Non è solo questione di soldi. Quella violenza economica di genere da studiare, raccontare, contrastare
Partiamo dai numeri, drammatici nella loro esemplificazione. Oggi 1 donna su 3 non percepisce una fonte di reddito propria e soltanto 1 donna su 20 ne ha una integrativa. Anche i consulenti finanziari sarebbero più inclini a illustrare prodotti e servizi quando si trovano a dialogare con un uomo, invece che con una donna. È quanto emerge da una recente indagine realizzata dall'Università Cattolica di Milano. Si tratta di un pregiudizio che alimenta quella violenza economica di genere in un circolo vizioso molto difficile da scardinare e che proviamo oggi su queste pagine a raccontare. Perché questo bias è da superare. Ma c'è di più. Da tempo anche per l'Italia il quadro è reso peggiore dalla scarsa educazione finanziaria in Italia: siamo il penultimo Paese G20. Inoltre meno della metà delle donne hanno intrapreso percorsi di conoscenza finanziaria rispetto al 65% degli uomini. Ma qualcosa si può e si deve fare. Anche perché in questa fase storica i media digitali sono contemporaneamente punti di accesso al mondo finanziario e luoghi di scambio e socializzazione.
Il problema emerge quando, in una situazione di sbilanciamento di potere o di abuso, l'uomo utilizza la gestione del denaro per esercitare un controllo
Divari da colmare
Le donne si sentono meno competenti degli uomini anche quando le conoscenze oggettive sono allo stesso livello. È lo stereotipo di genere
La necessità dell'empowerment
Professor Lozza, facciamo un passo indietro. Cosa rappresenta il denaro?
Più che uno strumento o un oggetto, il denaro è sempre più anche un modo di relazionarci con gli altri. Oggi i soldi sono oggi al centro di una mentalità sempre più diffusa in cui ci aspettiamo che le nostre relazioni sociali siano esclusivamente come quelle del mercato: competitive, oggetto di calcolo, egoiste ed individualiste. Questo comporta il fatto che il denaro impatta sul nostro modo di relazionarci con gli altri, nonché con la società più in generale, anche al di fuori degli scambi di mercato.
Professoressa Manzi, cosa comporta non avere autonomia economica?
Non avere una indipendenza economica dal partner significa per una donna mettersi in una situazione in cui è più difficile sottrarsi ad altri tipi di abusi. Qundi è sempre meglio non delegare del tutto ad altri la gestione dei propri soldi
Professor Lozza, perché spesso nella sua gestione inciampiamo non riusciamo a essere razionali?

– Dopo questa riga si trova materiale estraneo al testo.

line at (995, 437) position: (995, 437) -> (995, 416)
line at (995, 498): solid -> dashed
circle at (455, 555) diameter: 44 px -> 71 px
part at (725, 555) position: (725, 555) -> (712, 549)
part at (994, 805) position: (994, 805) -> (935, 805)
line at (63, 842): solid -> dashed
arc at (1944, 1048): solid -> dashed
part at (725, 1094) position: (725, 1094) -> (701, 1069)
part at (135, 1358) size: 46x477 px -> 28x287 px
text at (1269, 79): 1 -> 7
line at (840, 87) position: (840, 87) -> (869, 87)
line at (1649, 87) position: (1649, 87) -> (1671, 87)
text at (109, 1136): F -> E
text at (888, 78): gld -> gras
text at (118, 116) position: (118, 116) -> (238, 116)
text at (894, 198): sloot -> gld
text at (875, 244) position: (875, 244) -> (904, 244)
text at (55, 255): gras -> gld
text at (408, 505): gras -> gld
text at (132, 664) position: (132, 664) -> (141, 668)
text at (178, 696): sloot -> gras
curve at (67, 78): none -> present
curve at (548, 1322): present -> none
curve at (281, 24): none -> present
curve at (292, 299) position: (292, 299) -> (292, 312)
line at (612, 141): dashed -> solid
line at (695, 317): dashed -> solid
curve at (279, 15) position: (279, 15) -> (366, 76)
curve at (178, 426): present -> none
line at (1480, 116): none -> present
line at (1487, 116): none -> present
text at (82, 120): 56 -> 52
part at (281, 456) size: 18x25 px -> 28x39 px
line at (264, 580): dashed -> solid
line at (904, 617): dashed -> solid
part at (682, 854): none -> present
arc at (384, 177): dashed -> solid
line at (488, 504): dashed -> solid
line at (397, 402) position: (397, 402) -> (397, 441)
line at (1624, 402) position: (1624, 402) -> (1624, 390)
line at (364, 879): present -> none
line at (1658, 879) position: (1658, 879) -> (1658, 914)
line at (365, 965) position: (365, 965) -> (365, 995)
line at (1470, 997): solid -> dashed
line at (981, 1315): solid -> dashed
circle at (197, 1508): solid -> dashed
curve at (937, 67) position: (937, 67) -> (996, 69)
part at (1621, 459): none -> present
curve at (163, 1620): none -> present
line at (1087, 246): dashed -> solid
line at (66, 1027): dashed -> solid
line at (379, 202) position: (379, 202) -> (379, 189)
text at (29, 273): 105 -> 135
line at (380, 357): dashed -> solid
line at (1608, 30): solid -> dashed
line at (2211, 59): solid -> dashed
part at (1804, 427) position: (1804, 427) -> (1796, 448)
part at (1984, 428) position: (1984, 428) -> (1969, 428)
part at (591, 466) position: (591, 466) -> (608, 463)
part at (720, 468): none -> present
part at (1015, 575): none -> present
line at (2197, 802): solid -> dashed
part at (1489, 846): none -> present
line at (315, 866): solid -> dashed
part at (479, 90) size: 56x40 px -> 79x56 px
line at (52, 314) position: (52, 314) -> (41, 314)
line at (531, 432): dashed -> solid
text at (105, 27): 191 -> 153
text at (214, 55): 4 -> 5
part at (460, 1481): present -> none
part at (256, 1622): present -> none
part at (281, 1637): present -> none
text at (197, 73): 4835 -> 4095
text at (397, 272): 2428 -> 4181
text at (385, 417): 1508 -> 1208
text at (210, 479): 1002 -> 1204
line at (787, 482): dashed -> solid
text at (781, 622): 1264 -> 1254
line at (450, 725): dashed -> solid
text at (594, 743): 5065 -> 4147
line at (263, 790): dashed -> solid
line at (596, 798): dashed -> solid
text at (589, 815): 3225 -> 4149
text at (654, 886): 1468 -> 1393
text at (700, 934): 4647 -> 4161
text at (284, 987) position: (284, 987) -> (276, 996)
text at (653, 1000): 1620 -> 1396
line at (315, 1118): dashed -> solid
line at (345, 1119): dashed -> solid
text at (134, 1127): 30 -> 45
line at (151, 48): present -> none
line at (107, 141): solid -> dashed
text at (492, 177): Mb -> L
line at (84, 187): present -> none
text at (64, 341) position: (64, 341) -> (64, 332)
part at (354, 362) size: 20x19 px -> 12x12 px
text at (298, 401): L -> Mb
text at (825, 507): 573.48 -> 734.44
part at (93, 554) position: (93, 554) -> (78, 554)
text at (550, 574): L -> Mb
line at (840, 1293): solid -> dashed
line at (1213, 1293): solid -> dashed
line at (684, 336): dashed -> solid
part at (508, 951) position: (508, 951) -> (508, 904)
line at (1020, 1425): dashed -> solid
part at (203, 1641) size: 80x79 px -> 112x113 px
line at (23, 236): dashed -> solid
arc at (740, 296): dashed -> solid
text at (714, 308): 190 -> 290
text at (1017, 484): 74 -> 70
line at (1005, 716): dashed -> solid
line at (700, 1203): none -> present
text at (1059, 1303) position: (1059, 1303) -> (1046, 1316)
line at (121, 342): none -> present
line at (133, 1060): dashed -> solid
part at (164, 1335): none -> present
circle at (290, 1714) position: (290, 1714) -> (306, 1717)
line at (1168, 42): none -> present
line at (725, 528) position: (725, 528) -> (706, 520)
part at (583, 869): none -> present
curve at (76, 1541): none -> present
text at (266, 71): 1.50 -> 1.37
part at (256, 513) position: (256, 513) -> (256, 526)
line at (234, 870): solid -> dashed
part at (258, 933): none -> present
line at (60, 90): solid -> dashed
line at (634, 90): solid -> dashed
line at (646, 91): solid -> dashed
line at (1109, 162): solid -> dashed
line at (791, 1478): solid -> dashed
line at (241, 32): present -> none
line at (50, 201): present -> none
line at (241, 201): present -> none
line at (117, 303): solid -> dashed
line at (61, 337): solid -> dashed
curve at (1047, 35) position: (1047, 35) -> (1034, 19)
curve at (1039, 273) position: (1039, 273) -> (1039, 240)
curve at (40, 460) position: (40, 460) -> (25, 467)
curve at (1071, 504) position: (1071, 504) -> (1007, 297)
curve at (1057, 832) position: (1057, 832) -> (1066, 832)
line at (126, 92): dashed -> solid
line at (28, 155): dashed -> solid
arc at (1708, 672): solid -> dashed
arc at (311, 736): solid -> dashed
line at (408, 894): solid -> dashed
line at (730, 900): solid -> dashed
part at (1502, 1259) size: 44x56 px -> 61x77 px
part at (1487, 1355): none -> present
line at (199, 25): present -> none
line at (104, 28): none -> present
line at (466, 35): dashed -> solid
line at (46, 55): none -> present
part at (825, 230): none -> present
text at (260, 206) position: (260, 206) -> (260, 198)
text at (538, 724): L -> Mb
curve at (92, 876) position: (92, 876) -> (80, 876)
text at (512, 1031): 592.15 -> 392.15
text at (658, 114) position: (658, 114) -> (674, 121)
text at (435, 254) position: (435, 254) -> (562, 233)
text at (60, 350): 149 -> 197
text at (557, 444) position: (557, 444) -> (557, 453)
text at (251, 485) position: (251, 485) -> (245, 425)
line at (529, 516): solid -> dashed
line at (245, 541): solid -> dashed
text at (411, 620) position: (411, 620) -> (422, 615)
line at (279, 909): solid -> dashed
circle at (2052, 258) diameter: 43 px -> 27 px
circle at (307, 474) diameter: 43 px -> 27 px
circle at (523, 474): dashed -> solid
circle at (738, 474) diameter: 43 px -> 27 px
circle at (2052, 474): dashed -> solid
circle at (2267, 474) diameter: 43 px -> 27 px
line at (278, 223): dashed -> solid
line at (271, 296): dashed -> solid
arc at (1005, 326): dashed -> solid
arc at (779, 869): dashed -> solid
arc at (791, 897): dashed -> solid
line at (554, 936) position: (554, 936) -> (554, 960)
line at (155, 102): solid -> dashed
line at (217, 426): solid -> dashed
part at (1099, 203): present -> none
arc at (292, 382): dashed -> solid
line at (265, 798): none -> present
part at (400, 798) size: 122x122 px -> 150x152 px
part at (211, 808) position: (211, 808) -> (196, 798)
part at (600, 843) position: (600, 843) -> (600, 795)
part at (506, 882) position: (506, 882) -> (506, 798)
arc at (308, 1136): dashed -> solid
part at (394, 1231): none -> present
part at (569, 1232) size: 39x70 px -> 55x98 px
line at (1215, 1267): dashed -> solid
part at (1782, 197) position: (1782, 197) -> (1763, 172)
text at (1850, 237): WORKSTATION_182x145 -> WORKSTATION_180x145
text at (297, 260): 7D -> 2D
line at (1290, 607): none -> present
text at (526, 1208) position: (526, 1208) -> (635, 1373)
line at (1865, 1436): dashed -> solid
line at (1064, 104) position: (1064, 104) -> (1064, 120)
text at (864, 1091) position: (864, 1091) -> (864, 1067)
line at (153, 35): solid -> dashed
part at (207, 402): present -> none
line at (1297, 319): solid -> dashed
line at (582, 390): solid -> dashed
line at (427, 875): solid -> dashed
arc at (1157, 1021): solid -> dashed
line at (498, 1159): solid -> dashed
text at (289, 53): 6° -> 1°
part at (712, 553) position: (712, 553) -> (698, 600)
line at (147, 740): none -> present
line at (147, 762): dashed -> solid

Il denaro nasce e si sviluppa come strumento di rendicontazione e di scambio, ma nel corso della storia, in numerose situazioni esso tende spesso a diventare un fine pervasivo ed assorbente. Sono però queste le situazioni in cui questo strumento smette di essere neutrale e determina tutta una serie di effetti psicologici e comportamentali, ben esemplificati dai bias cognitivi evidenziati dall'economia comportamentale, così come dalle emozioni a volte incontrollabili che può suscitarci, evidenziate tanto dalla psicoanalisi quanto dalle neuroscienze.
Professoressa Manzi, che opportunità offrono i social?
Molteplici, in primis il facile accesso a informazioni finanziarie di qualsiasi natura e a iniziative di educazione finanziaria. Le innumerevoli fonti di informazioni contribuiscono a una maggiore trasparenza nei mercati finanziari, aiutando gli investitori a prendere decisioni maggiormente informate. Inoltre negli ultimi anni si sono moltiplicati i podcast a tema economico-finanziario, che offrono un'occasione preziosa per comprendere concetti complessi in maniera chiara e alla portata di tutti.
Professor Lozza, ma quali sono i rischi più evidenti che si annidano?
In primo luogo c'è la disinformazione: soprattutto per persone inesperte, non è sempre facile identificare informazioni inesatte o dettate da interessi puramente commerciali. Poi c'è l'abbondanza di informazioni disponibili può essere travolgente, rendendo difficile discernere tra ciò che è rilevante e affidabile e ciò che non lo è. Come ultimo punto, la costante disponibilità di nuove informazioni può indurre una condizione di dipendenza dal dato, portando le persone a controllare in maniera ossessiva i propri portafogli e preoccuparsi eccessivamente delle continue e naturali fluttuazioni del mercato. È dunque fondamentale che le persone sviluppino una competenza critica nell'interpretare e utilizzare le informazioni a propria disposizione.